„Mózg to główny organ odpowiedzialny za funkcjonowanie organizmu, co oznacza, że jest wiecznie głodny i potrzebuje największej ilości składników odżywczych.”
można przeczytać w książce „Nakarm swój mózg” Delii McCabe.
- Mózg człowieka działającego w sytuacjach stresowych potrzebuje więcej składników odżywczych niż mózg człowieka zrelaksowanego.
- Ludzki mózg waży około 1,3 kg i zawiera 160 000 km naczyń krwionośnych. Zużywa 0,2 l krwi pompowanej przez serce i 25% tlenu, który trafia do organizmu.
- 60% wagi mózgu stanowią tłuszcze. Organizm nie potrafi wytworzyć tłuszczów wielonienasyconych NNKT, zaś my zjadamy za dużo tłuszczów, które w procesie produkcji zostały przetworzone, a za mało tych właściwych, których mózg potrzebuje do efektywnej pracy.
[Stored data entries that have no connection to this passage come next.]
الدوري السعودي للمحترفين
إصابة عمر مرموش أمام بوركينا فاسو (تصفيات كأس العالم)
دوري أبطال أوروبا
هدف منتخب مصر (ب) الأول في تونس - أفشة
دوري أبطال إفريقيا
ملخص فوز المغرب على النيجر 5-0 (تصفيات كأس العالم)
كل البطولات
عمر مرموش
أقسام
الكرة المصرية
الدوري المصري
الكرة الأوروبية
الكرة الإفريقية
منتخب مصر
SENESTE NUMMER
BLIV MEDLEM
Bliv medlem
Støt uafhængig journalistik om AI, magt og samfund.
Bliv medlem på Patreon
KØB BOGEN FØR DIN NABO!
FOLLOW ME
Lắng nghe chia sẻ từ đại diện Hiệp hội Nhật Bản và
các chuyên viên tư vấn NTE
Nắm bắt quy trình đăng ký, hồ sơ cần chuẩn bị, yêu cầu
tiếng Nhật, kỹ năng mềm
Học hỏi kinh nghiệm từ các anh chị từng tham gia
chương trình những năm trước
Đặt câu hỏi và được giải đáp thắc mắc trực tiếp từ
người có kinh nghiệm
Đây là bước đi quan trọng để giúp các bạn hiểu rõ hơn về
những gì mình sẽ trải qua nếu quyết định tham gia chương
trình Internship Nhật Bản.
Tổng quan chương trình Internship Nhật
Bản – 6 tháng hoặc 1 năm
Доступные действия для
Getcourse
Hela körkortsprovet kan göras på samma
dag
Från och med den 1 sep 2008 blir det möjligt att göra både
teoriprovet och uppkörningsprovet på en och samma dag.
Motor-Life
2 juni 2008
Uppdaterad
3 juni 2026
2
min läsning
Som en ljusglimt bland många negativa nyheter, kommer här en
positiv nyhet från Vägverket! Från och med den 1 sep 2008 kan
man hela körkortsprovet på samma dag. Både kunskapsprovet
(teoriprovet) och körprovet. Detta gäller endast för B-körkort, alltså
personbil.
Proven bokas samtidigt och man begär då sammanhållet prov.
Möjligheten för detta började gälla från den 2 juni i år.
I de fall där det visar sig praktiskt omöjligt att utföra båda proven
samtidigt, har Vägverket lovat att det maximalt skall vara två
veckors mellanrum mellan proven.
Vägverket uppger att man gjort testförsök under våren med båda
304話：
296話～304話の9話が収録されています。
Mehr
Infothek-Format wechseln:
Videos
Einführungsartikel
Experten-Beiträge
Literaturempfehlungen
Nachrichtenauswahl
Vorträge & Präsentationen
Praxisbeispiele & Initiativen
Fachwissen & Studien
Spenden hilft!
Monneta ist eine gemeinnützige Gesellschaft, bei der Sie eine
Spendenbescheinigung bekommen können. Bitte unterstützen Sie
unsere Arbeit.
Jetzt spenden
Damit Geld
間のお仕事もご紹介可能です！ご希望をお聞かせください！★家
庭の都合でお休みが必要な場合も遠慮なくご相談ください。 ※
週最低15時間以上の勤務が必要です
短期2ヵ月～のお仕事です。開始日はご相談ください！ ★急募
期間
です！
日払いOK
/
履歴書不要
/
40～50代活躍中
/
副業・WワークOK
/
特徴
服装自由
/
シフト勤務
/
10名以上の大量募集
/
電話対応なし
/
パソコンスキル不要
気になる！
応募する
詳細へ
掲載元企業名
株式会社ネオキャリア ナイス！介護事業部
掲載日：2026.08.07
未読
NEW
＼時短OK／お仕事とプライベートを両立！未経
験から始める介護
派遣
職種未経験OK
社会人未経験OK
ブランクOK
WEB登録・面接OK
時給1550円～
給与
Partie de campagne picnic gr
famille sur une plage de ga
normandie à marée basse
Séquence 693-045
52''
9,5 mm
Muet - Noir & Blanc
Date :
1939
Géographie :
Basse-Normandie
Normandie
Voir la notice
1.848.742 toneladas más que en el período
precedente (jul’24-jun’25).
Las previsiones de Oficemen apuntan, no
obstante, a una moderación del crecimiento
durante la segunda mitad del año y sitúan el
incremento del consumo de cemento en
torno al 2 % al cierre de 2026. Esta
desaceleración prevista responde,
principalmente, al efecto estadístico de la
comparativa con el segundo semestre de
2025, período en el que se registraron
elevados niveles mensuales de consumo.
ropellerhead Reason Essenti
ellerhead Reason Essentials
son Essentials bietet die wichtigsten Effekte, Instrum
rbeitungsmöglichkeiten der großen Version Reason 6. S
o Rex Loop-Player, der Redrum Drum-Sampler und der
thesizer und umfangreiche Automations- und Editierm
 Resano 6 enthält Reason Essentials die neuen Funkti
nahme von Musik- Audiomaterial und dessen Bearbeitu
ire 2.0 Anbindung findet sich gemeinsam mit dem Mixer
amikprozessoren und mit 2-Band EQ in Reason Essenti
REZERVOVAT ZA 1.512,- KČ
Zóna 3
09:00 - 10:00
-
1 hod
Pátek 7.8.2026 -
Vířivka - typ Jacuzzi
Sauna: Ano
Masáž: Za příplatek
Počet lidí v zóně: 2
- Węglowodany to główne paliwo dla mózgu. Występują w różnych formach, jednak najlepsze są te nieprzetworzone, pełne składników odżywczych, błonnika i białka.
- Witaminy i minerały są niezbędne dla zdrowia mózgu. Dzięki nim tworzy on np. nowe neuroprzekaźniki, utrzymuje elastyczność tkanek czy drożność przepływu krwi. Składniki odżywcze mają konkretną rolę do odegrania w mózgu, a nowoczesne diety mogą zahamować rozwój jego tkanek.
- Produkty najlepsze dla mózgu:
– zielone rośliny liściaste, czerwone i fioletowe owoce jagodowe i warzywa w kolorze pomarańczowym, warzywa kapustne;
– orzechy i nasiona, w tym zimno tłoczone oleje z nich, a także tłuste owoce, tj. awokado i oliwki;
– pełne i wolne od glutenu ziarna oraz rośliny strączkowe;
– przyprawy takie jak kurkuma, imbir czy kolendra;
– ciemna czekolada;
– kiełki;
– superfoods, takie jak jagody goji czy jagody acai;
– produkty pochodzenia zwierzęcego od zwierząt karmionych trawą.
Sposób, w jaki się odżywiamy, może oddziaływać na nas zarówno pozytywnie, jak i negatywnie. Może dodawać nam skrzydeł lub podminowywać. To, co jemy, ma wpływ na pracę naszych mózgów, a więc na procesy myślenia i na wybory, jakich dokonujemy, jak sobie poradzimy z wyzwaniami i przeszkodami. Na naszą jakość życia. Sama się o tym przekonałam 🙂
To taki skromny wstęp do książki z ponad 100 posiłkami dla zdrowia naszych mózgów. Miłego czytania i gotowania 🙂
P.S. A tak w ogóle, to fajna ta książka, nawet bardzo fajna.